*EXERCISE*
Scan the entries and copy each line where the word "thumb" is present.

(Saved data entries)

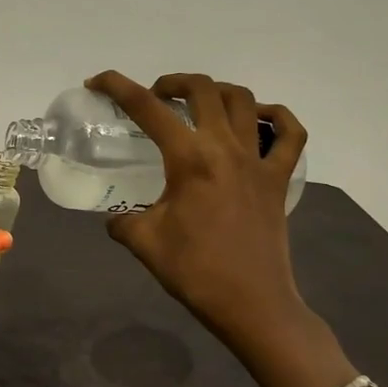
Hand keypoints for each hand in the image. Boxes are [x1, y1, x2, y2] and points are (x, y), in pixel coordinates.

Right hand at [86, 70, 314, 365]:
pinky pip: (290, 135)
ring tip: (197, 104)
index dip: (117, 86)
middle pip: (202, 89)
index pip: (147, 108)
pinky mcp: (279, 179)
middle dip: (172, 82)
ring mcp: (258, 161)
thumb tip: (115, 217)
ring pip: (244, 100)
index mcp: (189, 159)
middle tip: (154, 97)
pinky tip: (258, 119)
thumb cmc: (194, 271)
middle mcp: (225, 148)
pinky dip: (276, 117)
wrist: (251, 304)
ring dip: (216, 91)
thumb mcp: (143, 242)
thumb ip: (122, 220)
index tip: (97, 82)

*WRITTEN ANSWER*
thumb tip: (115, 217)
thumb cmc: (194, 271)
thumb mcp: (143, 242)
thumb ip: (122, 220)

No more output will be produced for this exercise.